Le gouvernement s’éloigne de ses objectifs de la Politique bioalimentaire et favorise l’importation de produits étrangers

Réagissant à l’annonce d’une augmentation du salaire minimum de 0,60 $ au 1er mai 2020, l’industrie de la production de fruits et légumes québécois s’inquiète des impacts de cette mesure sur sa compétitivité. Cette 4e hausse importante consécutive depuis 2016 aura pour effet de réduire sa capacité de production et, conséquemment, l’offre alimentaire de fruits et légumes québécois.

Cette mesure rendra plus difficile l’atteinte des cibles de la Politique bioalimentaire 2018-2025 qui positionne la consommation de produits locaux et la santé des consommateurs via de saines habitudes alimentaires comme priorités. Or, la production de fruits et légumes dépend tout particulièrement du travail de la main-d’oeuvre. L’effet d’une hausse du salaire minimum est directement ressenti par les entreprises de ce secteur. Les coûts de production, déjà croissants dans les dernières années, deviendront critiques pour de nombreuses entreprises, mettant en cause leur capacité à répondre à la demande de produits bioalimentaires d’ici.

L’industrie demande au gouvernement de mettre en place un soutien structurant, comme il l’a fait pour bien d’autres secteurs de l’économie. Elle précise que le seul soutien à la mise en place de projets de recherche et de développement ou pour l’acquisition de solutions technologiques afin de réduire la dépendance à la main-d’oeuvre ne permettra pas aux producteurs d’encaisser ce nouveau coup, du moins à court terme. L’industrie horticole comestible s’explique mal également que le gouvernement québécois n’imite pas la province voisine de l’Ontario qui n’a pas hésité à pallier les enjeux des coûts de main-d’oeuvre en offrant une mesure transitoire afin de faire face à la hausse du salaire minimum.

En bref

• L’annonce du gouvernement portera l’augmentation du salaire minimum à 21,8% depuis 2016, soit plus de 15% au-dessus de l’inflation.
• À elle seule, la masse salariale peut atteindre jusqu’à 50 % des coûts d’exploitation des entreprises horticoles et maraîchères.

══════════

## [Énoncé de la tâche]
Recopiez mot pour mot et en entier le texte sur la hausse du salaire minimum et les producteurs de fruits et légumes québécois. Les items n'interviennent en rien dans ce travail.

══════════

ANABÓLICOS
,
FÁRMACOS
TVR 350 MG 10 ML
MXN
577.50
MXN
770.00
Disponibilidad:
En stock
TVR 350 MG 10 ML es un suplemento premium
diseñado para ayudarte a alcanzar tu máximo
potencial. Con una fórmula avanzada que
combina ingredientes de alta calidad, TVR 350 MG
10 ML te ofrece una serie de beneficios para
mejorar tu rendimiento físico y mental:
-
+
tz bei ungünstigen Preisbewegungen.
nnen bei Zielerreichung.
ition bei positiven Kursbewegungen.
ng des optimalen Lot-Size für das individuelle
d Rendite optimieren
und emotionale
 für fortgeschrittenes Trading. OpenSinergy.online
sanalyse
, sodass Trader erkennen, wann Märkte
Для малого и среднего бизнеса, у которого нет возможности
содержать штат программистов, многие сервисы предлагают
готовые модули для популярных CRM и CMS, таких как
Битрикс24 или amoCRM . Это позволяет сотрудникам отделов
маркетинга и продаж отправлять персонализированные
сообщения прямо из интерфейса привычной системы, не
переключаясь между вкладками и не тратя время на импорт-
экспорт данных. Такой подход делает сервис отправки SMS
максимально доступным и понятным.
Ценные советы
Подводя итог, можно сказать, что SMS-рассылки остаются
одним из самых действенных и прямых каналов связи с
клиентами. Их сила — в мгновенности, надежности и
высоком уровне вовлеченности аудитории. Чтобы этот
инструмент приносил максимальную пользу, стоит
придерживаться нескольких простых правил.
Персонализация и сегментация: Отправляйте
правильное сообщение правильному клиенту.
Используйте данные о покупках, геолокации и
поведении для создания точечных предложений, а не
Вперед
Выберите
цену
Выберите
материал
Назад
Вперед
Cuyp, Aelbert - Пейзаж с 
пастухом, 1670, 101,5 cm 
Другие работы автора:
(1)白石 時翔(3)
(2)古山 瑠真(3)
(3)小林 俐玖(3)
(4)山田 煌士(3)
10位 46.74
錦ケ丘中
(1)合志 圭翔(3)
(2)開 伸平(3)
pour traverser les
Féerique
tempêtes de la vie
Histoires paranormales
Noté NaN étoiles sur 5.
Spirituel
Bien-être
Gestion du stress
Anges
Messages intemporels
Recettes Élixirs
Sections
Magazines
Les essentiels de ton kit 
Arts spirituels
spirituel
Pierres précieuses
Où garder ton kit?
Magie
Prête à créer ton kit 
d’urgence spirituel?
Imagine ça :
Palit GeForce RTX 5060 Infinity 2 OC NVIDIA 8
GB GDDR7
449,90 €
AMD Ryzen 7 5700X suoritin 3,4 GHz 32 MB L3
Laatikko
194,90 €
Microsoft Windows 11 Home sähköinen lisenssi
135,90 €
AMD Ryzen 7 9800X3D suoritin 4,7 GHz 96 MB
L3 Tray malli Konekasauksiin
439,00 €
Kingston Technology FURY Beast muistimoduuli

══════════

## [Solution proposée]
Le gouvernement s’éloigne de ses objectifs de la Politique bioalimentaire et favorise l’importation de produits étrangers

Réagissant à l’annonce d’une augmentation du salaire minimum de 0,60 $ au 1er mai 2020, l’industrie de la production de fruits et légumes québécois s’inquiète des impacts de cette mesure sur sa compétitivité. Cette 4e hausse importante consécutive depuis 2016 aura pour effet de réduire sa capacité de production et, conséquemment, l’offre alimentaire de fruits et légumes québécois.

Cette mesure rendra plus difficile l’atteinte des cibles de la Politique bioalimentaire 2018-2025 qui positionne la consommation de produits locaux et la santé des consommateurs via de saines habitudes alimentaires comme priorités. Or, la production de fruits et légumes dépend tout particulièrement du travail de la main-d’oeuvre. L’effet d’une hausse du salaire minimum est directement ressenti par les entreprises de ce secteur. Les coûts de production, déjà croissants dans les dernières années, deviendront critiques pour de nombreuses entreprises, mettant en cause leur capacité à répondre à la demande de produits bioalimentaires d’ici.

L’industrie demande au gouvernement de mettre en place un soutien structurant, comme il l’a fait pour bien d’autres secteurs de l’économie. Elle précise que le seul soutien à la mise en place de projets de recherche et de développement ou pour l’acquisition de solutions technologiques afin de réduire la dépendance à la main-d’oeuvre ne permettra pas aux producteurs d’encaisser ce nouveau coup, du moins à court terme. L’industrie horticole comestible s’explique mal également que le gouvernement québécois n’imite pas la province voisine de l’Ontario qui n’a pas hésité à pallier les enjeux des coûts de main-d’oeuvre en offrant une mesure transitoire afin de faire face à la hausse du salaire minimum.

En bref

• L’annonce du gouvernement portera l’augmentation du salaire minimum à 21,8% depuis 2016, soit plus de 15% au-dessus de l’inflation.
• À elle seule, la masse salariale peut atteindre jusqu’à 50 % des coûts d’exploitation des entreprises horticoles et maraîchères.